TEXTE:
···

MONTRÉAL – Alors que s’achève le premier mois de sa troisième saison dans la Ligue de hockey junior majeur du Québec, Alexis Lafrenière suit le rythme imposé avant lui par les plus beaux espoirs des vingt dernières années dans le circuit Courteau.

 

Les chiffres, mis en lumière en début de semaine par le collègue Stéphane Leroux, sont éloquents. Après les dix premiers matchs de sa première année d’admissibilité au repêchage de la LNH, Sidney Crosby avait déjà amassé 27 points. Au même âge, Vincent Lecavalier avait, quelques années plus tôt, atteint le même jalon avec 26 points à sa fiche.

 

Avant d’affronter le Drakkar de Baie-Comeau mercredi, Lafrenière avait quant à lui accumulé 25 points en 10 matchs, un début de saison étincelant qui lui permet de se comparer avantageusement à de prestigieux prédécesseurs.

···

DONNÉES FOURNIES:
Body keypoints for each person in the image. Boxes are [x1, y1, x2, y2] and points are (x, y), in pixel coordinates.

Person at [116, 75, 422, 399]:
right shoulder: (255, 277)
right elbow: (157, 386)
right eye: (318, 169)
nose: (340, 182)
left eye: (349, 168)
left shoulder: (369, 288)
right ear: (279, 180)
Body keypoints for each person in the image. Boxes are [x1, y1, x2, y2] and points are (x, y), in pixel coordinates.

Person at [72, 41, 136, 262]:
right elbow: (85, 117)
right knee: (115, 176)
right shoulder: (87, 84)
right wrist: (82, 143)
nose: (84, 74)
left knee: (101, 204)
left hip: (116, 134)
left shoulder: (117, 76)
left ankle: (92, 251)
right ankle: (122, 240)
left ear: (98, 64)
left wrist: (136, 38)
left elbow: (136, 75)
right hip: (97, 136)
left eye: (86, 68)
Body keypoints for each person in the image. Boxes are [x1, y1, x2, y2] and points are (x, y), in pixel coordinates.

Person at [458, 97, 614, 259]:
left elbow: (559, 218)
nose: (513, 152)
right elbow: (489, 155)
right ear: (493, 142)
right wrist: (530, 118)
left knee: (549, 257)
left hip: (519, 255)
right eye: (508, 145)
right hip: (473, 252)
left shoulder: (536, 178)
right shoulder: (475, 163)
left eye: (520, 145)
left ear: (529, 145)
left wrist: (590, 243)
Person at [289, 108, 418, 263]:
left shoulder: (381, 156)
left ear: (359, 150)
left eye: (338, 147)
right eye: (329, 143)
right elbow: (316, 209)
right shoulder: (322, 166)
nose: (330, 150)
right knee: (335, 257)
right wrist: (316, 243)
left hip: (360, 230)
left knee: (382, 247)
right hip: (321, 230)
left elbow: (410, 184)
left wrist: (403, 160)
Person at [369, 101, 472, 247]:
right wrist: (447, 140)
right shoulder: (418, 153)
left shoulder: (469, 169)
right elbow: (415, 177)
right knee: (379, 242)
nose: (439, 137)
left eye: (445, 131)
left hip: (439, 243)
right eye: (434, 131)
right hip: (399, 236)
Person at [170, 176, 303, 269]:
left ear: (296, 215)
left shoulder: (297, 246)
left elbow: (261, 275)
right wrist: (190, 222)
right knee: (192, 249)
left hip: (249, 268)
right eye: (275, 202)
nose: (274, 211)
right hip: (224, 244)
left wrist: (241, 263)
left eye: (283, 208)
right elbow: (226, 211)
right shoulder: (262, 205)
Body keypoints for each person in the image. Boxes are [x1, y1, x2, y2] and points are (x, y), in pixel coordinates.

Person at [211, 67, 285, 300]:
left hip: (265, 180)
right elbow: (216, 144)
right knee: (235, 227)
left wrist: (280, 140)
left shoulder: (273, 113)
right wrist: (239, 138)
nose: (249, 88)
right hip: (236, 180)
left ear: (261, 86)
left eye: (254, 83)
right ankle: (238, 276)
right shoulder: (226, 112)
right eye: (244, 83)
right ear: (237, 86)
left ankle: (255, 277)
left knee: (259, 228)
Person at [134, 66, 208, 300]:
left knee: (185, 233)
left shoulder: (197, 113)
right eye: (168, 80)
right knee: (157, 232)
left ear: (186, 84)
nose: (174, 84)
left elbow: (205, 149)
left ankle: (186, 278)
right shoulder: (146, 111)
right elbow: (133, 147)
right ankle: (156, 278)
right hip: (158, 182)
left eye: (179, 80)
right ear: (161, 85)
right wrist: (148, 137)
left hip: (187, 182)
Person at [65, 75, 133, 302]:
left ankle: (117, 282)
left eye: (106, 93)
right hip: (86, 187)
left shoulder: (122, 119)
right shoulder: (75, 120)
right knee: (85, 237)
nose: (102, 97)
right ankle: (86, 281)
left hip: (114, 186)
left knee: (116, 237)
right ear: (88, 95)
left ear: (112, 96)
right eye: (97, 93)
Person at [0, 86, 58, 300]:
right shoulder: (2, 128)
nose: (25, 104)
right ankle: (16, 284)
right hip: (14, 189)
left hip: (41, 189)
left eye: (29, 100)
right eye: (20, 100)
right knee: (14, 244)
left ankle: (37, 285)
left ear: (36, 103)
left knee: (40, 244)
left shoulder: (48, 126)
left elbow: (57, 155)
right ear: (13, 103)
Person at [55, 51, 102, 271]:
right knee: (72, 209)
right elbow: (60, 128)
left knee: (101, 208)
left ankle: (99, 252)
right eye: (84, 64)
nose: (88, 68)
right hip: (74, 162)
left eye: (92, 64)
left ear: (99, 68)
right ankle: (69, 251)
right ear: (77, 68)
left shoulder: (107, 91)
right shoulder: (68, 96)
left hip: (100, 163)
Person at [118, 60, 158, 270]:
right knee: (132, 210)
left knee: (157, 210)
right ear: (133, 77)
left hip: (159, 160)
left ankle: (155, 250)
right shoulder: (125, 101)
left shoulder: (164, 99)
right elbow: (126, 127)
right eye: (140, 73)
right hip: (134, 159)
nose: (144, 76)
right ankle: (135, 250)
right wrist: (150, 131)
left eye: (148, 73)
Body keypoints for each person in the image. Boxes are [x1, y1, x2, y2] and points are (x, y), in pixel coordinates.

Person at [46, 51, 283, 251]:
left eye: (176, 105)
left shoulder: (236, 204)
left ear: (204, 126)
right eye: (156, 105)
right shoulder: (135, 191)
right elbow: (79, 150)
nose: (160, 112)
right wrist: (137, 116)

···

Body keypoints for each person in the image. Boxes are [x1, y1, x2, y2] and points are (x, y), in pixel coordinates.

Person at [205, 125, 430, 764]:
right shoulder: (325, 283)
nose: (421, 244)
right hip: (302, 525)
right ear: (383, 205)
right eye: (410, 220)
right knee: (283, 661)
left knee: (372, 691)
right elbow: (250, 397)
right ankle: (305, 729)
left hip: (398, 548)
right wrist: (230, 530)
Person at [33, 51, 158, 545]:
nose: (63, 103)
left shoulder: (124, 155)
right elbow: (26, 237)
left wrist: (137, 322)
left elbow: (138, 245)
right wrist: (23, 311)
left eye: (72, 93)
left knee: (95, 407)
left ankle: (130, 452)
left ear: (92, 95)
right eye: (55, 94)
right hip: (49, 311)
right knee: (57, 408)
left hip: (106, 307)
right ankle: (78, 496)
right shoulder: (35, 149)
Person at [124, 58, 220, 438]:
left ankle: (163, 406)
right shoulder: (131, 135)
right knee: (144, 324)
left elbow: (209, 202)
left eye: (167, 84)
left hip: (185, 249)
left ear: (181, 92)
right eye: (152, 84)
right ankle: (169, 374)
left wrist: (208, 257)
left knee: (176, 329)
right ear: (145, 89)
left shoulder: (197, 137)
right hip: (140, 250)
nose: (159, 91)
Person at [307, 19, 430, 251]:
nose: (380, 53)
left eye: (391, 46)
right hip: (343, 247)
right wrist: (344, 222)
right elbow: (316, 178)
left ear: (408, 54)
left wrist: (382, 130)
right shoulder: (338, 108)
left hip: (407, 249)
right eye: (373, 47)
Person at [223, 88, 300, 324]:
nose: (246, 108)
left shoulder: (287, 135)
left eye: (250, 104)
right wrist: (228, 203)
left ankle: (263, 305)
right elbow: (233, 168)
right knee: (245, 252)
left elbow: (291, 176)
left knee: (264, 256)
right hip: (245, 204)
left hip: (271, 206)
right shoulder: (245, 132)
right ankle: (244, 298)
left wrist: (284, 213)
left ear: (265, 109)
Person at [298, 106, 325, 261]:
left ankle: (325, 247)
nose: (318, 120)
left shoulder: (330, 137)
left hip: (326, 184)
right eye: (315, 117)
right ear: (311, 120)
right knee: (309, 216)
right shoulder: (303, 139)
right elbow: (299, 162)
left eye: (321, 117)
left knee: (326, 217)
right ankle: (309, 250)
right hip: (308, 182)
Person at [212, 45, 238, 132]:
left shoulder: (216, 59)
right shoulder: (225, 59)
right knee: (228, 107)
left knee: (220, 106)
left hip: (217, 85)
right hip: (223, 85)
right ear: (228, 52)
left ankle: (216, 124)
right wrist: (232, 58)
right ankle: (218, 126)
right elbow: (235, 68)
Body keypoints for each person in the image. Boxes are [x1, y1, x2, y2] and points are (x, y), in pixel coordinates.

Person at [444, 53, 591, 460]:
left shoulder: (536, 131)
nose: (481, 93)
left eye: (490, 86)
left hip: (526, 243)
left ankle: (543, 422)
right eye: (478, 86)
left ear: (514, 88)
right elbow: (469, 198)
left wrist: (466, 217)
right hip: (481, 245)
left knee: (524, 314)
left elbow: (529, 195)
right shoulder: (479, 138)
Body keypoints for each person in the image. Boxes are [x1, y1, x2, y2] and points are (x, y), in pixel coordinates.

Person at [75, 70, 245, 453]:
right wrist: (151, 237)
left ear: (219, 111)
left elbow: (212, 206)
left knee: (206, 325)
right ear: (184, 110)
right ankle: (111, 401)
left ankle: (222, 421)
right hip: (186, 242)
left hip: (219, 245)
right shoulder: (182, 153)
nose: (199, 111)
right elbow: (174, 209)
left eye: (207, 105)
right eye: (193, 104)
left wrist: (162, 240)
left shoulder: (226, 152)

···

CONSIGNE:
Reproduisez intégralement le texte sur le début de saison d'Alexis Lafrenière, sans y apporter la moindre modification.

RÉSULTAT OBTENU:
MONTRÉAL – Alors que s’achève le premier mois de sa troisième saison dans la Ligue de hockey junior majeur du Québec, Alexis Lafrenière suit le rythme imposé avant lui par les plus beaux espoirs des vingt dernières années dans le circuit Courteau.

 

Les chiffres, mis en lumière en début de semaine par le collègue Stéphane Leroux, sont éloquents. Après les dix premiers matchs de sa première année d’admissibilité au repêchage de la LNH, Sidney Crosby avait déjà amassé 27 points. Au même âge, Vincent Lecavalier avait, quelques années plus tôt, atteint le même jalon avec 26 points à sa fiche.

 

Avant d’affronter le Drakkar de Baie-Comeau mercredi, Lafrenière avait quant à lui accumulé 25 points en 10 matchs, un début de saison étincelant qui lui permet de se comparer avantageusement à de prestigieux prédécesseurs.